Вопросы
- a) В каком году, согласно тексту о Германии и Италии в XVII веке, в Германии закончилась Тридцатилетняя война?
- b) Напишите продолжение текста о Германии и Италии в XVII веке, начиная сразу после его последнего предложения.

Текст для чтения
Что касается Германии и Италии, то два эти великих культурных региона означали в XVII веке чисто географические выражения. В Германии Тридцатилетняя война закончилась в 1648 году полным разорением; и в оставшуюся часть века ее маленькие независимые государства еле-еле приходили в себя после такого краха, понемногу оживлялась торговля и производство; и университеты, работа которых была прервана войной, снова начали открывать двери для слушателей. Италия, где протестантские реформаторы практически не посягали на ее гомогенную католическую культуру, и где не было религиозных войн, была разделена на меньшее число независимых политических единиц, нежели Германия (в сущности, половина полуострова, южное королевство Неаполя и Сицилии, находилось под властью испанских Габсбургов в течение всего столетия); однако до роста национального самосознания и образования единого итальянского государства было еще далеко.

Исходные данные
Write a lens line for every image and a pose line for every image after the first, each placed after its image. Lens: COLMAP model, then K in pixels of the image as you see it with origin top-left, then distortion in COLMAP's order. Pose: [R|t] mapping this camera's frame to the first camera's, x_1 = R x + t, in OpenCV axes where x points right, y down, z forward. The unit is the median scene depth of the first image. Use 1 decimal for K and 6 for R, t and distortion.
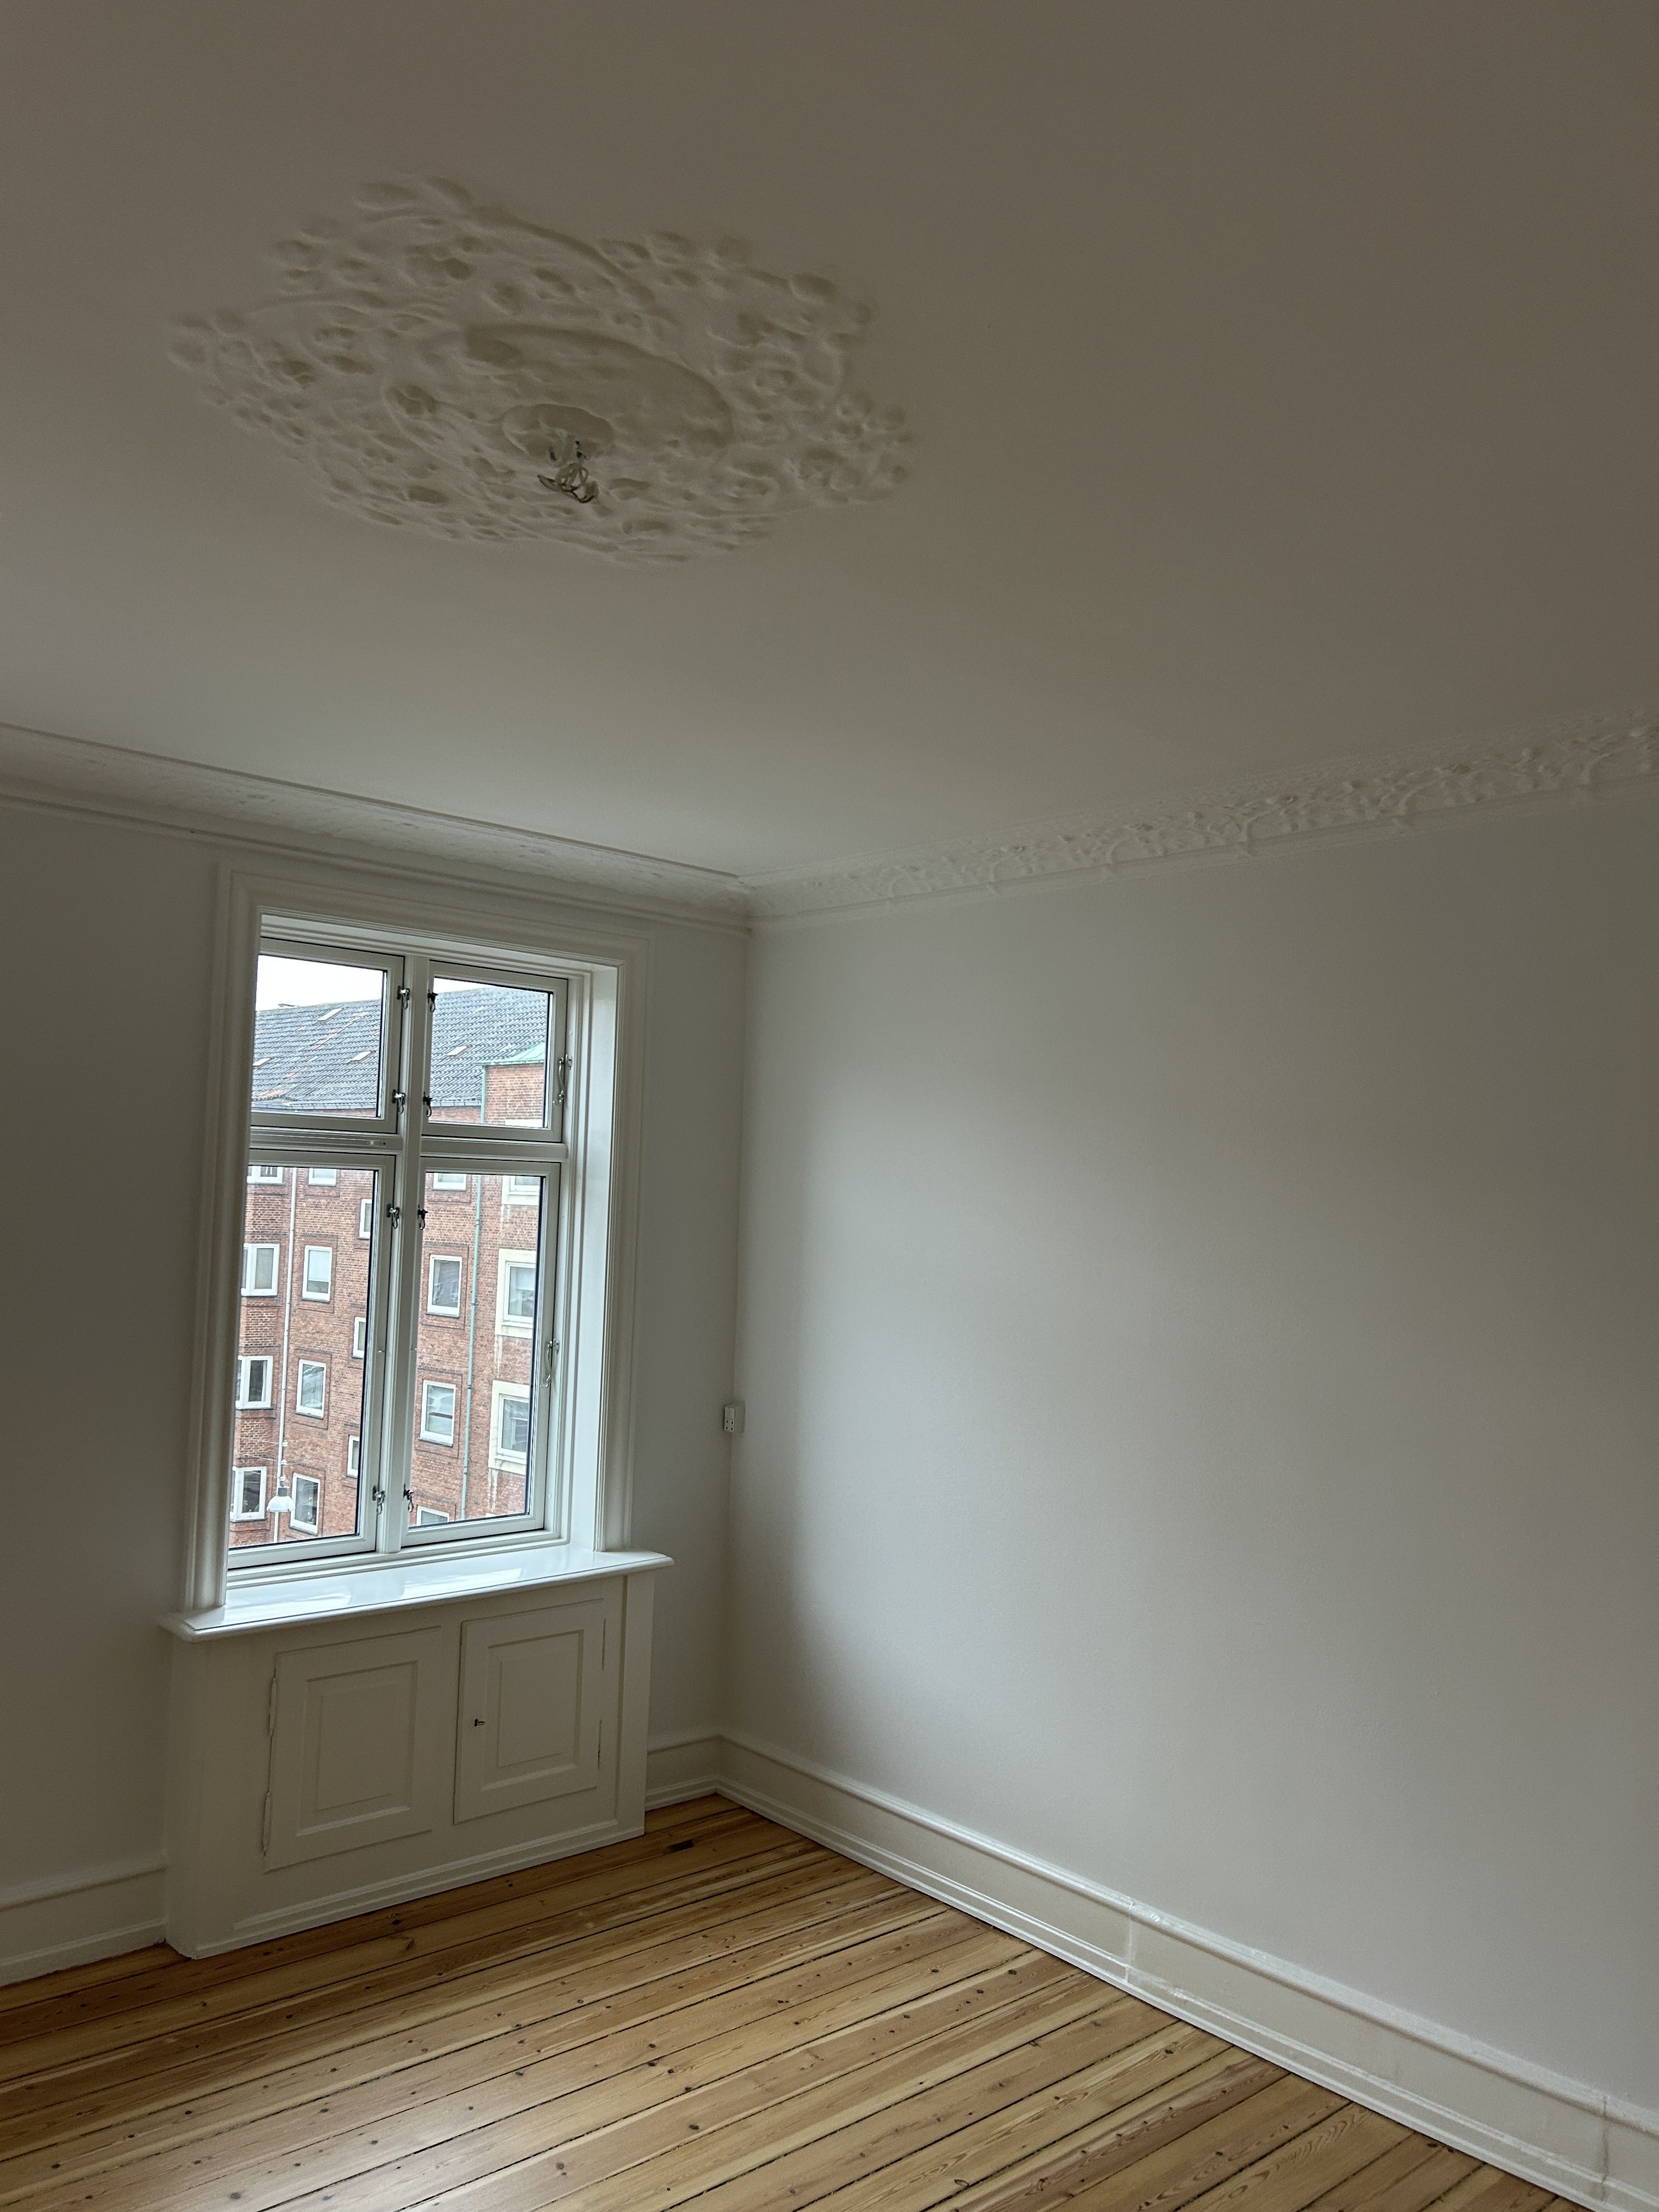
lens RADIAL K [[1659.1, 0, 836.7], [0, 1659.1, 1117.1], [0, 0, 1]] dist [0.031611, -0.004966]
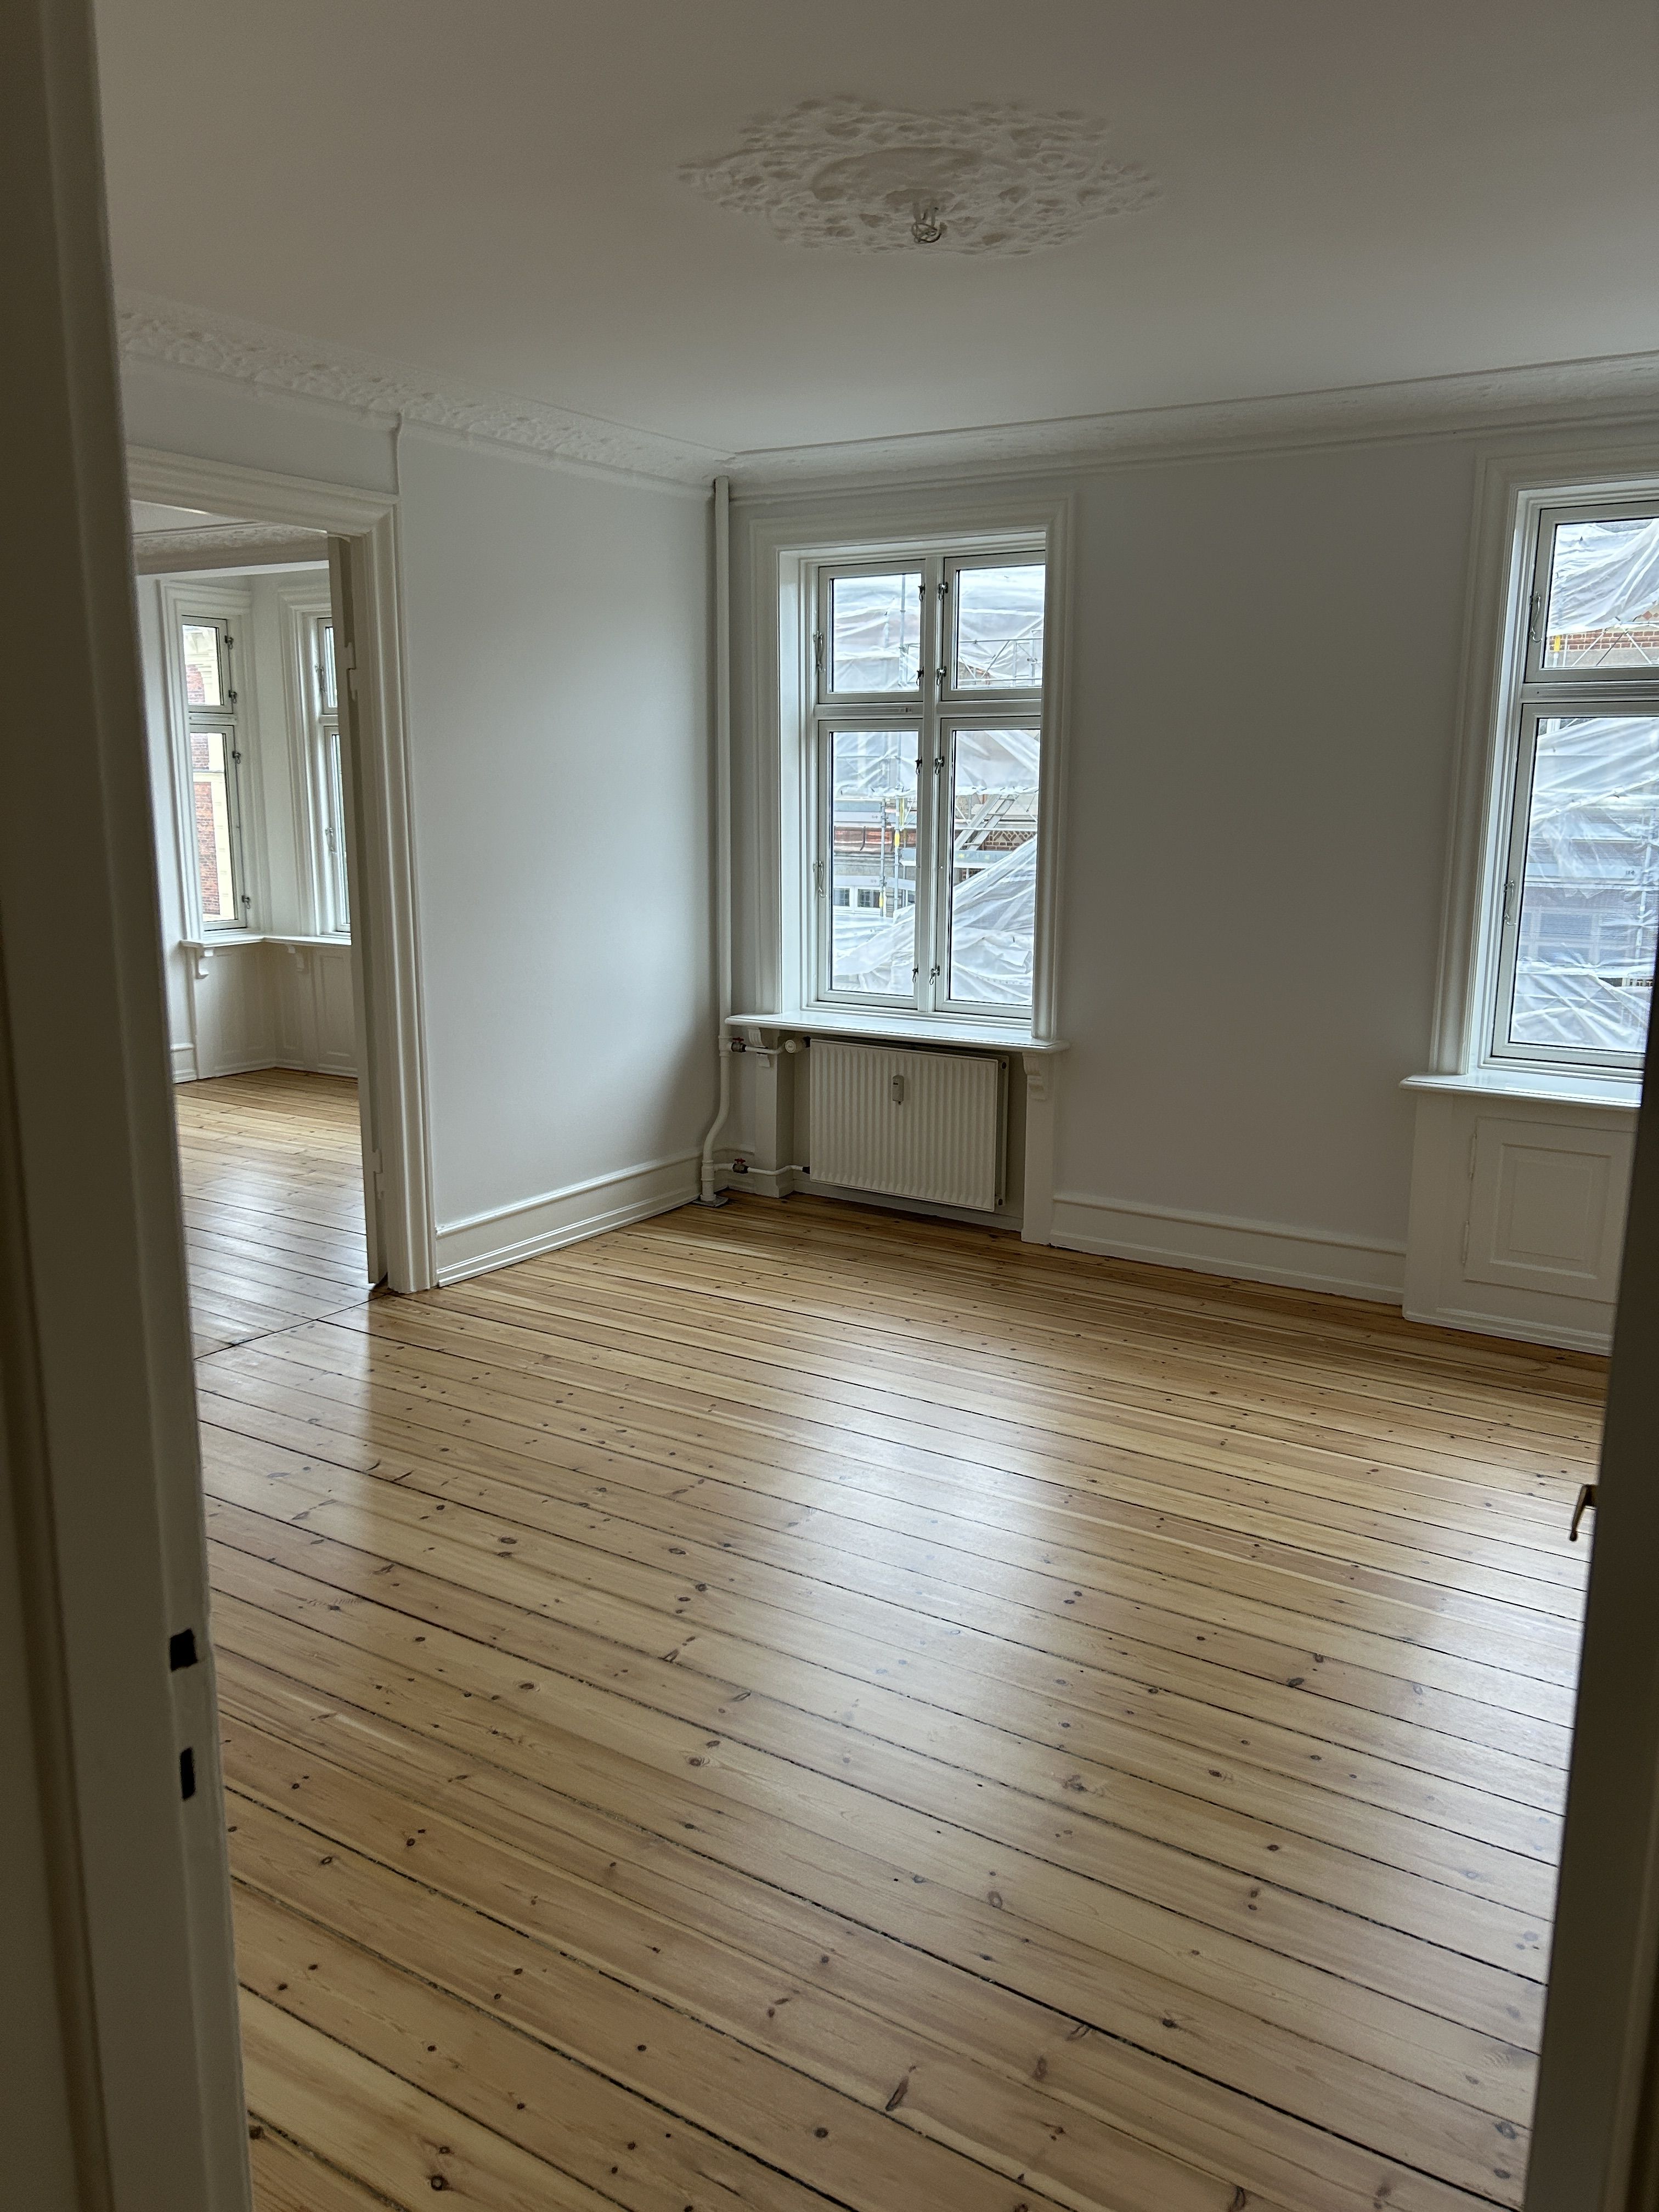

Ответы по заданиям
- a) В 1648 году.

- b)
В Англии XVII век был эпохой революции, имевшей кардинальную важность для истории политической и правовой теории. Начало правления династии Стюартов – правление Якова I, сменившего на английском престоле Елизавету в 1603 году – ознаменовано конфликтом между королем и подданными по поводу источника и природы королевской власти, и права короля не подчиняться законам; в правление сына Якова Карла I (1625–1649) взаимно непримиримые доктрины об источнике и пределах королевской власти, а также о господстве права создавали атмосферу, в которой разворачивался конфликт между королем и парламентом, окончившийся казнью короля; и последовавшие периоды Республиканского содружества Кромвеля (1649–1660), и восстановления монархии (Карл II 1660–1685 Яков II 1685-8) так и не увидели гармоничного разрешения этих разногласий. Упрямство Якова и его неуступчивость и нечувствительность во взаимоотношениях со своими подданными – протестантами, в особенности то, что он назначал на государственные должности католиков, спровоцировали его низложение и по действовавшим династическим правилам незаконную замену протестантом Вильгельмом Оранским и его женой Марией, протестантской дочерью Якова, как объединенными суверенами. Эта «славная революция» 1688 года не менее чем потрясения гражданской войны 1640-х, способствовало развертыванию пространства конфликтующих политических и правовых теорий. Революция породила корпус принципов о верховенстве права, фундаментальных правах человека, и сущностно демократическом основании политической власти. Эти доктрины были немедленно перенесены в Америку, где они составили интеллектуальное оружие мятежных колонистов столетие спустя; и во Францию, где также стимулировали развитие прогрессивной и в конечном итоге революционной мысли.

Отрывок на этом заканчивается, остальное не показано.